Protéger la compétitivité des entreprises

«Il devient nécessaire d’entamer une réflexion en profondeur, dès 2019, sur le cadre général qui permet de faire aboutir un nouveau régime fiscal avec un effort de concertation plus large. C’est l’unique manière de ne plus être amené à bricoler à l’occasion de chaque Loi de finances, au gré du contexte, de la volonté des acteurs et des aléas conjoncturels», tranche le fiscaliste. Le nouveau système doit permettre de protéger la compétitivité des entreprises, la conformité par rapport aux règles internationales, l’acceptabilité par les acteurs socioéconomiques et la capacité à assurer le financement des actions de l’Etat.
Dans cette configuration des choses, le patronat nourrit un grand espoir sur les Assises fiscales qui seront tenues en mai prochain. Ce rendez-vous va représenter, selon les responsables de la CGEM, un moment historique pour le régime fiscal marocain. «Les assises seraient l’équivalent de la réforme fiscale des années 1980. Quarante ans après, il est grand temps de revoir tout le régime fiscal, eu égard aux mutations profondes du contexte national et international, aux besoins actuels des entreprises et aux impératifs du nouveau modèle de développement en gestation», estime M.Hdid. Il rappelle que la priorité fixée pour ces assises est de faire adopter une loi-cadre de programmation fiscale qui arrête les contours de la fiscalité nationale pour les cinq, voire les dix années à venir. Objectif, ne plus avoir au fil des Lois de finances à bricoler des mesures à signaux contradictoires chaque année. Dans la genèse de cette loi de programmation, toutes les parties vont se mettre d’accord pour ne plus présenter des mesures qui vont à l’encontre de l’esprit de cette loi-cadre.

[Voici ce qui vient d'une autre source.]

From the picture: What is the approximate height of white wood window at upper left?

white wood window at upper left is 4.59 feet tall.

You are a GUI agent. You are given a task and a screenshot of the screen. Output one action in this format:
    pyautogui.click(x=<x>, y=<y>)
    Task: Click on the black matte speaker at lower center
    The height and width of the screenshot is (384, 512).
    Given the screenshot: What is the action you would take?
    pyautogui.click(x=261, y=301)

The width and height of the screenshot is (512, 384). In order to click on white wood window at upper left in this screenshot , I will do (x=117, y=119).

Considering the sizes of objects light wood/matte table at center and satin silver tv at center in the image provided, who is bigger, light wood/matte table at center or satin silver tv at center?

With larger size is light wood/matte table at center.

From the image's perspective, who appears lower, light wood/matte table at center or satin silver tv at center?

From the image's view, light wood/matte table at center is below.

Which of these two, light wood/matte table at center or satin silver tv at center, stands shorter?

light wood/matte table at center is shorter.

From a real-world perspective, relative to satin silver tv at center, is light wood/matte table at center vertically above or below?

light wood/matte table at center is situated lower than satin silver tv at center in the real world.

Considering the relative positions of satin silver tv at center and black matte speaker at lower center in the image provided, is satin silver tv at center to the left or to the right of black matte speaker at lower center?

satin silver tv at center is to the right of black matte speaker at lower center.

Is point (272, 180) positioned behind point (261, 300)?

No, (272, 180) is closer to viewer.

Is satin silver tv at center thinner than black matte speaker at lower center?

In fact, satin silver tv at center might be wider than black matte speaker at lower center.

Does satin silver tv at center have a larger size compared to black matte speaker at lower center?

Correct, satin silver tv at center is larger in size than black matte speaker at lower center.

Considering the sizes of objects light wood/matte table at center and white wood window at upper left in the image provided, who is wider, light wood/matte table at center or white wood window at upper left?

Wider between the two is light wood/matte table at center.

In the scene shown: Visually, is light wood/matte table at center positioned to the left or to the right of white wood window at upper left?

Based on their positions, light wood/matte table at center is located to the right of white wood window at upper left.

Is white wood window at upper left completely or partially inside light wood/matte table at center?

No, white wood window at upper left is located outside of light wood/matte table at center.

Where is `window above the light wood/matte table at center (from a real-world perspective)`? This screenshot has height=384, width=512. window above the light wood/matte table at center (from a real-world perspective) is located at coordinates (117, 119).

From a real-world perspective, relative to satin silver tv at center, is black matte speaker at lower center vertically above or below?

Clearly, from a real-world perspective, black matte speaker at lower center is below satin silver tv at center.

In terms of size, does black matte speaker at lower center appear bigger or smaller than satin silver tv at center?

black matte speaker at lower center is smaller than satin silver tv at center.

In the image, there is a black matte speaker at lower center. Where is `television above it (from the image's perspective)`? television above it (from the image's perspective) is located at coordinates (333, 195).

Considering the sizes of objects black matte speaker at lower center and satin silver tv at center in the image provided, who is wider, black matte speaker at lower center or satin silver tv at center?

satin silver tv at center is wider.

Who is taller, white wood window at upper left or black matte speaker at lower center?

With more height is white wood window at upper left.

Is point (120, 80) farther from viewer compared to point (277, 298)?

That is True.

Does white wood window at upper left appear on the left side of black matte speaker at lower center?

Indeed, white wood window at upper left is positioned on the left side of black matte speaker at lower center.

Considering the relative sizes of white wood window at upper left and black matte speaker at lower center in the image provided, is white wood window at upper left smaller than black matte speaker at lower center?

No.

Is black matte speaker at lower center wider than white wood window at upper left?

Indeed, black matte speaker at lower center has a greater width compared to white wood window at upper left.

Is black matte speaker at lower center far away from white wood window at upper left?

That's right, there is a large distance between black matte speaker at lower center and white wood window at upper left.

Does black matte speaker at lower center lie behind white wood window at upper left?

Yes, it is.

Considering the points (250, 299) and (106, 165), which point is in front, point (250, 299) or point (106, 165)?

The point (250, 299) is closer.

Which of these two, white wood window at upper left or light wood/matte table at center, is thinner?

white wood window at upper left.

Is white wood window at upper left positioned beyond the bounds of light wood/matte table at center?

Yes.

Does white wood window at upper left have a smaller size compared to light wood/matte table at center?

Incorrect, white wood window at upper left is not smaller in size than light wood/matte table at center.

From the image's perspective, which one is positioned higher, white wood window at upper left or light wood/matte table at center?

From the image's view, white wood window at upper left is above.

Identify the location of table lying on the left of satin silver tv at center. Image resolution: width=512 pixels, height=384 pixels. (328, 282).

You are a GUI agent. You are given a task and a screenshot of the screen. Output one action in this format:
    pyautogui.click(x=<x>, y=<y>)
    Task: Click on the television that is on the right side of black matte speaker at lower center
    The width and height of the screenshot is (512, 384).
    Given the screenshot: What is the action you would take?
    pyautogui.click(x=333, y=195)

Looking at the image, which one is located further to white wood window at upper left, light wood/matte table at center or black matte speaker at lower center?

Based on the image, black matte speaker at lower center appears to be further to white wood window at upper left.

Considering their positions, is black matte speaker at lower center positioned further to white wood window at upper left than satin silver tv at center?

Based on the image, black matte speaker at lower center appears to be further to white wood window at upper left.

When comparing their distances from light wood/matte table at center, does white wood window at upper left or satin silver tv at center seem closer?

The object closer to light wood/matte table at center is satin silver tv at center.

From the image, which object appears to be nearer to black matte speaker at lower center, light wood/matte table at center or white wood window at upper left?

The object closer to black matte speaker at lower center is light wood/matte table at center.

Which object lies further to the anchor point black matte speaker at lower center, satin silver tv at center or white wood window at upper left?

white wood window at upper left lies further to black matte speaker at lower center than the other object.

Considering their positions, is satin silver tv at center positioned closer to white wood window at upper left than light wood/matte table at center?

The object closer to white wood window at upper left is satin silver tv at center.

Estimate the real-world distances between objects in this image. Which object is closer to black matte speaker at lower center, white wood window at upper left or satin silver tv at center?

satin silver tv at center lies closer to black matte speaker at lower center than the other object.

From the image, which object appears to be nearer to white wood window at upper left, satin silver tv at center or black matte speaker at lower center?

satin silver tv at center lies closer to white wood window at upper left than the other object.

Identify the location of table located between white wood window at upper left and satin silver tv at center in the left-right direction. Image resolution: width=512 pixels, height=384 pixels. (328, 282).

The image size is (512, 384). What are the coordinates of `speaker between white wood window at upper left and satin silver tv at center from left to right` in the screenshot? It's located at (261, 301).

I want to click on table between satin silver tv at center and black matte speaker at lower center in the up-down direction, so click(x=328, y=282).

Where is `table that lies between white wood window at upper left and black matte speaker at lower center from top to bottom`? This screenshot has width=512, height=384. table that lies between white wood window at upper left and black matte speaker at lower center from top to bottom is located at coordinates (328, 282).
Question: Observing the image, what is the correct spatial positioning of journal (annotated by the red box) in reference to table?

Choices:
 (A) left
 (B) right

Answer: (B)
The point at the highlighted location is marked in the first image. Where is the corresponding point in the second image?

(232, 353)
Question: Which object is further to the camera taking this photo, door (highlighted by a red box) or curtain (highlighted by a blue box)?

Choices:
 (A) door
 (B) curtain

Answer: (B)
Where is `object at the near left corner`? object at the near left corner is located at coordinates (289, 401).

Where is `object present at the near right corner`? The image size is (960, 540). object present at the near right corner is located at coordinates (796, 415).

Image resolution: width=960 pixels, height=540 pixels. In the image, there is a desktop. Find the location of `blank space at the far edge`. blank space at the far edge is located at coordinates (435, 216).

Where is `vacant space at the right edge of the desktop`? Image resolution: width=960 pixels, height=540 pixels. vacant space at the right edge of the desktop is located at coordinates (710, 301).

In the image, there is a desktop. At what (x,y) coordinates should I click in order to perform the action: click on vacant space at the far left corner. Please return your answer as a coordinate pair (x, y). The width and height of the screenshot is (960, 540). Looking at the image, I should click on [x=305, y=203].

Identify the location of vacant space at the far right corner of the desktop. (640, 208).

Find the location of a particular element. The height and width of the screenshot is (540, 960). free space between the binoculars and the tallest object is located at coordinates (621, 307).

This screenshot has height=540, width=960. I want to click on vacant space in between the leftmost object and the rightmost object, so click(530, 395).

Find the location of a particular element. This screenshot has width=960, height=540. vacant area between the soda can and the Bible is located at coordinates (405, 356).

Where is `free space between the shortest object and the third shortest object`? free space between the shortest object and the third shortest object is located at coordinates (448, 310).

Le processus de remboursement de la TVA semble bien se dérouler

En attendant, la CGEM a introduit auprès des pouvoirs publics des mesures -sur le court terme- qui visent à confirmer le respect de la loi par les différentes parties prenantes, à assurer la sauvegarde de l’entreprise et consolider la confiance entre le fisc et les contribuables. A ce titre, la confédération a mis en place une commission ad hoc pour suivre et vérifier le respect des délais de remboursement de la TVA relative à 2018. L’objectif étant de s’assurer que les demandes de remboursement déposées sont traitées et liquidées dans le délai légal de trois mois et un mois pour les dossiers d’investissement. «La commission n’a reçu aucune réclamation sur les arriérés de 2018. Ce qui rassure quant à l’avancement de l’opération de remboursement», informe Mohamed Hdid. Aussi, le patronat a invité l’administration fiscale à communiquer clairement sur les critères qui déclenchent la programmation du contrôle fiscal dans le cadre d’une meilleure transparence sur les missions de vérification. Et enfin, la confédération continue de revendiquer des efforts de simplification des déclarations fiscales.